В слезах она всё повторяла обещание выписать мать при первой же возможности, но теперь ей казалось, что случится это через столетия. И при мысли, что оставляет мать, все теряло для нее обаяние, все гасло – и океан, и пароход, и Сан-Франциско, и даже Джим тускнел, и вставала лишь одна пугающая неизвестность.
– Зачем ты отпускаешь меня? – рыдала Лида.
– Ты должна ехать, – утешала ее мать, – Здесь русских ожидает гибель. Смотри: чем дальше, всё хуже. Как сама станешь на ноги, я приеду. Сможешь – устроишь проезд и еще кому-либо из наших друзей. Не греши – не плачь. Радуйся и благодари Бога.
– Кончена, кончена моя жизнь в Китае, – всхлипывала Лида, оплакивая свою жизнь, будто этот период был полон необычайного счастья.
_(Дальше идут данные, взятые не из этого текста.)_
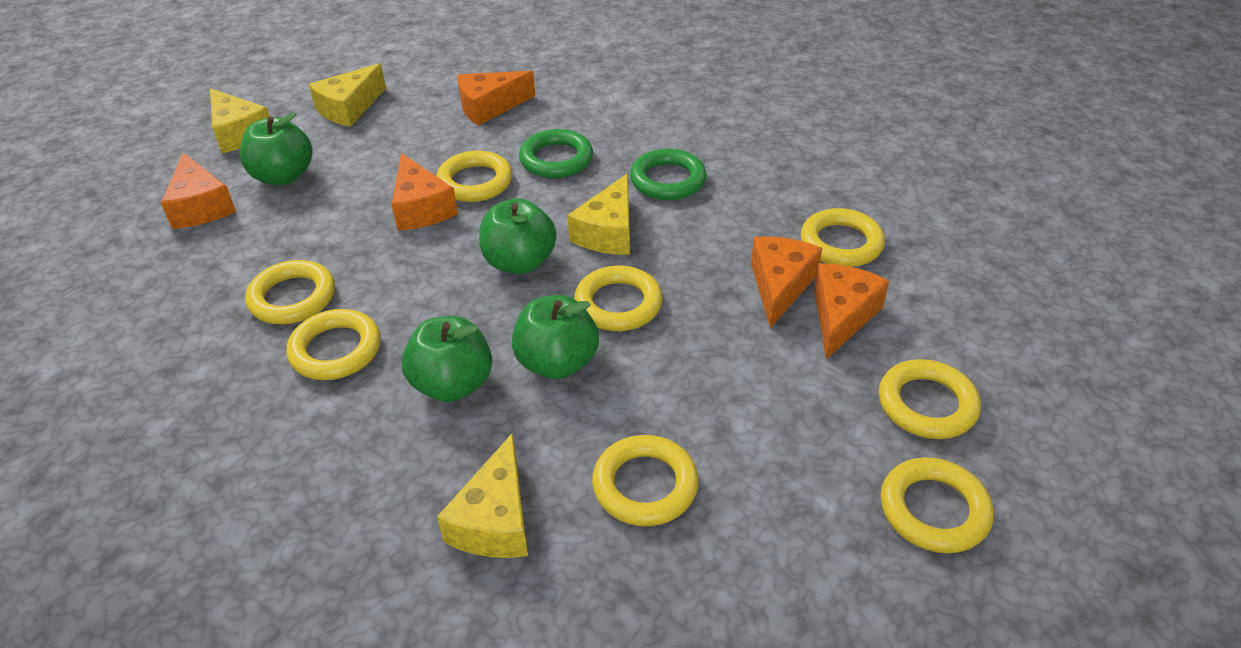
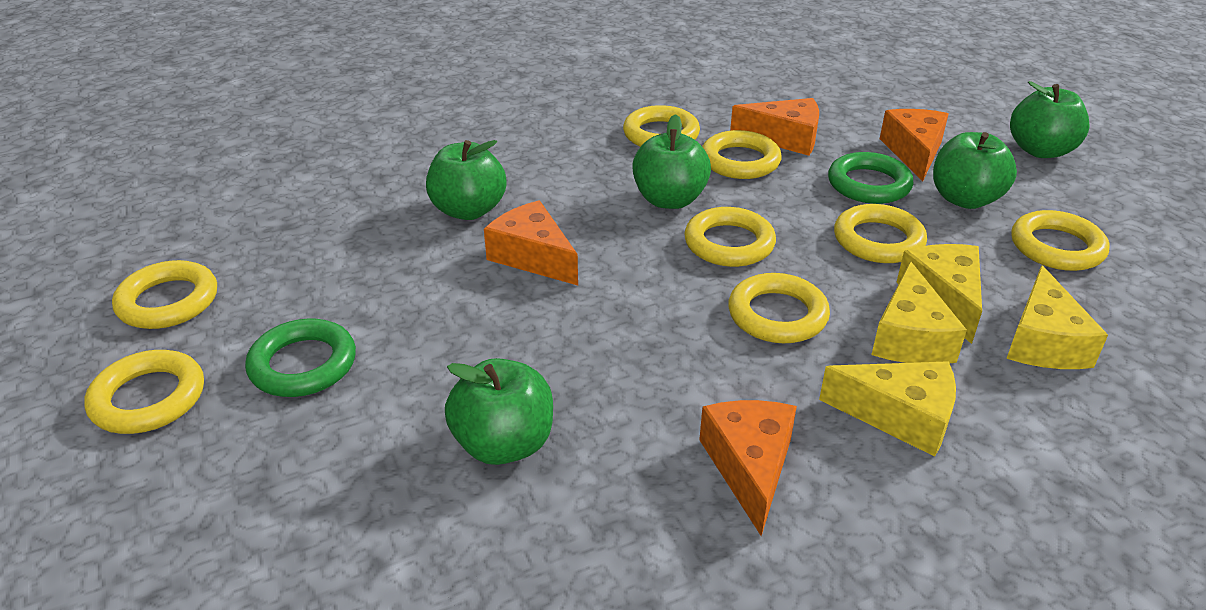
green apple: 4 -> 5
orange cheese: 5 -> 4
Мадам Мануйлова помогла устроить кое-что с Лидиным отъездом. До Шанхая Лида ехала одна. От Шанхая до Сан-Франциско она должна была ехать на том же пароходе, что и мистер Райнд. Это очень успокаивало и Лиду и ее мать – знакомый человек. «Не дай Бог, что случится, не будешь одна. Он поможет».
Лида оставила город в туманное раннее утро. Она была в таком душевном волнении, что никогда потом не могла дать себе отчета, какие из запомнившихся ей подробностей были на самом деле, а что вообразилось. Ей казалось тогда, что ничего не осталось определенного, крепкого, твердого во внешнем мире, и она не шла по земле – твердой земли не было – а двигалась по воздуху – в облаке, в тумане – с тенью, с маленькой тенью около себя, которая была ее матерью. За ними таял, расплывался в небытие город и прежняя жизнь.